To this day I can't watch an NBA game without an erection. For the cheerleaders. Perverts.

Still Alive

Wednesday, August 11, 2010

Just letting all my loyal (and not so loyal) readers know that I am not dead or out of stories. I will have a new one posted by the end of the week titled "The Jamal Mashburn looking hooker and her pregnant friend"  I like simple and attainable goals like that. It's why I have fucked so many fatties.

My Butt Period, Menstration not Punctuation

Thursday, July 1, 2010

So I was getting ready for an intense workout at the gym with a personal trainer when I thought I had better have a pre-lift dump. Like all my shits, this was a doozy. After twenty or so minutes of straining and pushing I knew what it was like to give birth started to wipe. Wanting to make sure I was really clean before my workout, I went to town with some baby wipes and Tucks on my poor asshole. I finished with an overly aggressive round of wiping, pulled up my white (I know you can see where this is going but trust me, stick with it) gym shorts and headed out the door.

I met the trainer and we got started. I was working up a good sweat but things below the mason dixon line just didn't feel "fresh". I made it through the hard parts of the workout and the trainer and I got out some yoga mats for stretching and some ab work.

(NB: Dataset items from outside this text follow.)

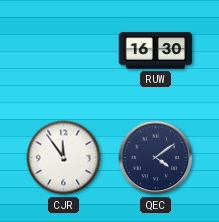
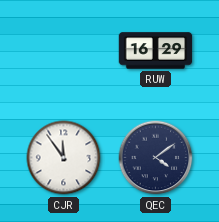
RUW: 16:30 -> 16:29
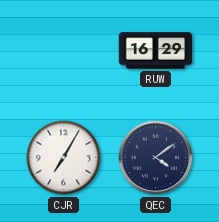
CJR: 11:54 -> 7:05
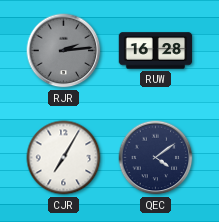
RJR: none -> 2:14
RUW: 16:29 -> 16:28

The trainer started by stretching out my hamstrings by having me lie on my back while he pushed my legs toward my head (Can you feel the homoeroticisim? I did.) He stopped pushing (Don't stop) and asked, "Is everything ok?". "A bit sore, but I'm fine" I replied, not wanting him to know I was fucking beat. Looking a cross between puzzled and sick he said, "I think we are done for the day." Tired as I was I wasn't going to complain.

As I walked out of the gym I noticed two girls eying me from the treadmills. "They must be noticing the effects of my workout" I thought to myself as I gave them a smile. I then noticed a few other people looking and a few now pointing. Starting to feel a little less confident I hurried out of the gym.

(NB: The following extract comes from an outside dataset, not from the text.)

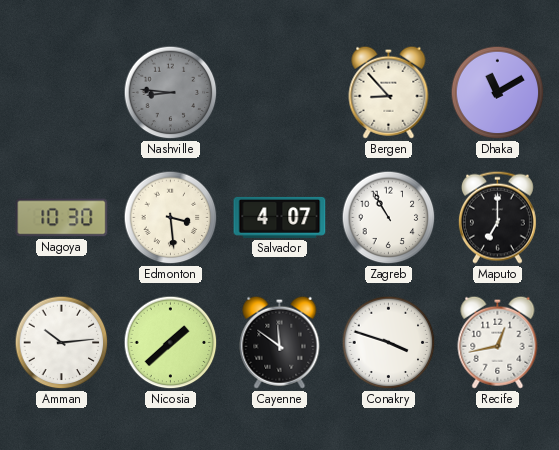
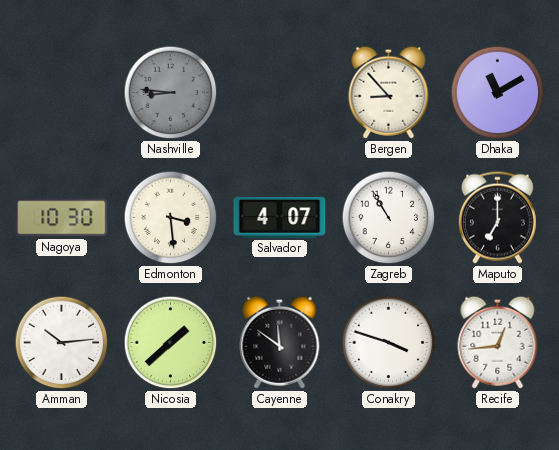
Recife: 12:43 -> 12:44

When I got home I went into the bathroom to take a shower. After pulling off my shorts I looked in horror at what I saw. My boxers and gym shorts were soaked with blood. Now I have had some blood after a round of aggressive wiping before, but never enough to soak my shorts. As I stared at the abortion that was my rectal bleeding I started to understand what all the looks at the gym and the abrupt ending to my personal training were for. Everyone could see my bloody asshole. Shit, they probably thought my trainer had really "tore me up". I could only imagine the two girls on the treadmills pointing out to each other my growing blood stain and then me confidently throwing back a smile. Fuck!

Now I have been embarrassed in my life, but the realization of what had just happened was a bit much for even me. I would need to start looking for a new gym and new trainer. I just feel kind of bad for the next schmuck who used the yoga mat I had been on. I hope they like hepatitis.